On a side note, I have a marketing guide I created for anyone who wants it. It is about 11 pages on Microsoft Word, very easy to read, real, and raw. I will send it to anyone who wants it. Email me at Henry.Protage@gmail.com and ask for it. I’m in this to help great musicians reach their full potential, regardless of whether or not we work together. I updated it every couple months so a couple times a year I will send you the updated version (as time passes, so do the methods we use to market ourselves). This marketing guide shows step-by-step how to create a well-performed ad on Facebook and Instagram (among many other things).

Another thing you want to invest in is quality merchandise. Did you know that you have great artists available at your fingertips all around you? They go by the name of tattoo artists, and I have used them for making flyers, custom band logos, and more. You can contact any tattoo artist, tell them you need a design for your merchandise, and 9 times out of 10 they will agree to it, for a price of course. If they tell you they want their social media tag on the shirt, as a means of advertising for them that is up to you. I personally wouldn’t recommend it. You want people to look you up, not someone who you once paid for a job, but there could be benefits to doing it, such as mutual promotion (they may allow you to sell shirts out of their studio, or post flyers, whatever).

I personally think just a band logo on a shirt is pretty boring. Get creative! You are artists after all. Make a statement with your merchandise that aligns with your brand. Put the design on something that has quality, such as Hanes or American Apparel shirts instead of Gilden. Gilden shirts are low quality meaning they will rip, get holes, and annoy your fans. The print itself needs to be of quality, something that wont crack the first time it goes through a washing machine. Clothing aside there are multiple different options you can put your band name on, some expensive, some not. For instance, lighters. A lot of people smoke. How great would it be that every time someone lights a cigarette they think about your band? Pretty good idea, huh?

A quality and creative music video WILL NOT be cheap but it WILL be worth it. Spend $500, take two days, and create something that really tells the story of your band/song. Make sure you find a professional, someone who does this kind of work for a living. Even my personal clients have been taken advantage of or straight up robbed by phonies who act like they are videographers. Do your research and find a reputable company to produce your work. And don’t be afraid to spend some cash in the process. You get what you pay for, always!

This one gets me the most because it is so obvious but so few people actually take the time to realize how important it is – quality recording. If you spend $200 for your EP or LP, everyone will hear it. You could be the dopest band in the land, but if your music sounds like shit on record, why would anyone want to listen to it? Now, do you necessarily have to go into a studio to record an album? No. But you should absolutely send it off to get mastered by a studio (you don’t want the person who recorded it to master it). I think most recording artists will charge in the $75-$150 range to master a song, and it is so vital to a final product. That is money well spent. Forget about saving to go on tour, forget about stage props, make sure your record, what your fans will take home with them after seeing you live, sounds good.

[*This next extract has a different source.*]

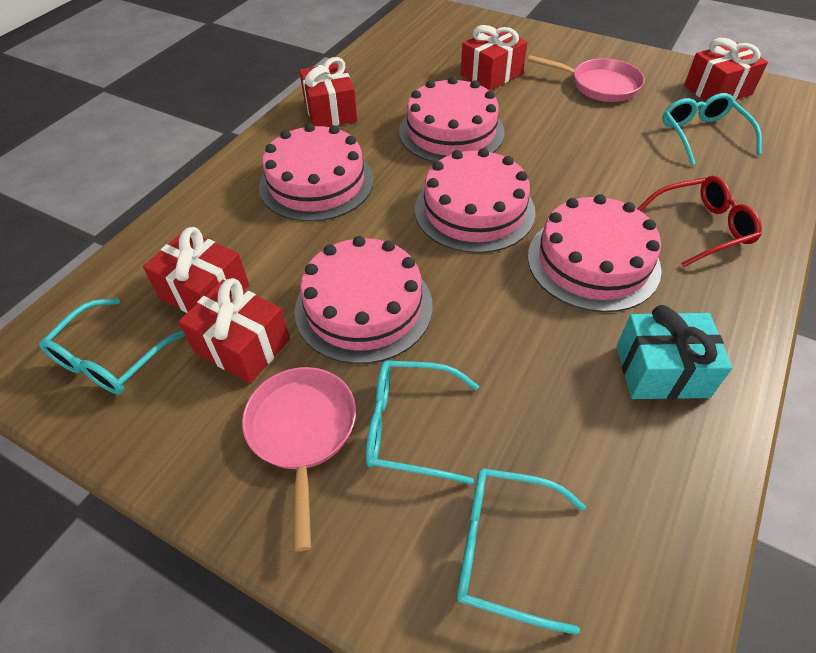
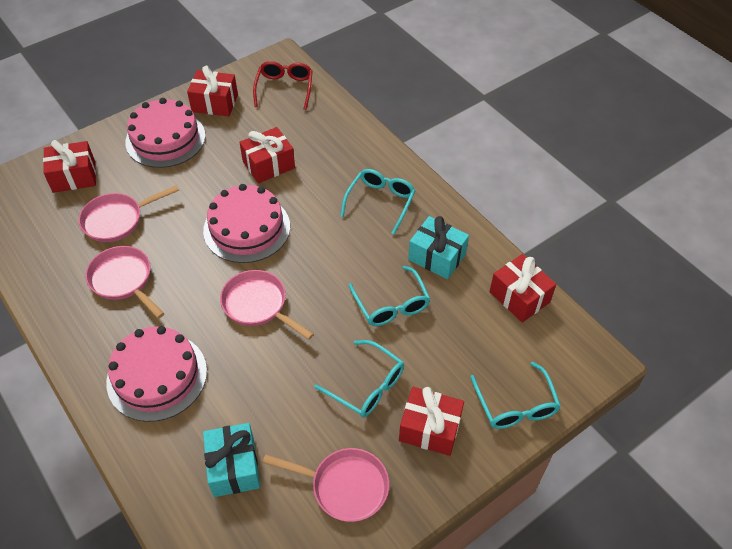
pink cake: [259,123,374,222] [294,236,433,364] [399,76,505,162] [415,148,536,253] [528,194,662,312] = 5 -> [106,326,207,422] [125,98,205,168] [203,184,290,263] = 3
pink pan: [242,367,356,551] [528,55,645,102] = 2 -> [79,185,179,242] [85,246,165,319] [220,270,314,340] [263,448,389,522] = 4
turquoise gift: [617,305,732,399] = 1 -> [203,423,260,497] [408,216,469,279] = 2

Quality gear goes without saying. If your instruments sound like shit, just... start over. Go back to square one re-elevaute what you're doing.

I’ll wrap up here. Always keep in mind the three-fold rule. Any investment in business should make you a 200-300% return. If it costs $50 for 25 custom Bic lighters with your logo on them, you should make $150 from it. Price accordingly and create a plan of attack so that you are investing smart. Be courageous enough to make this risk. Risk the money, and work for the reward. If you are smart about it, it will come back to you.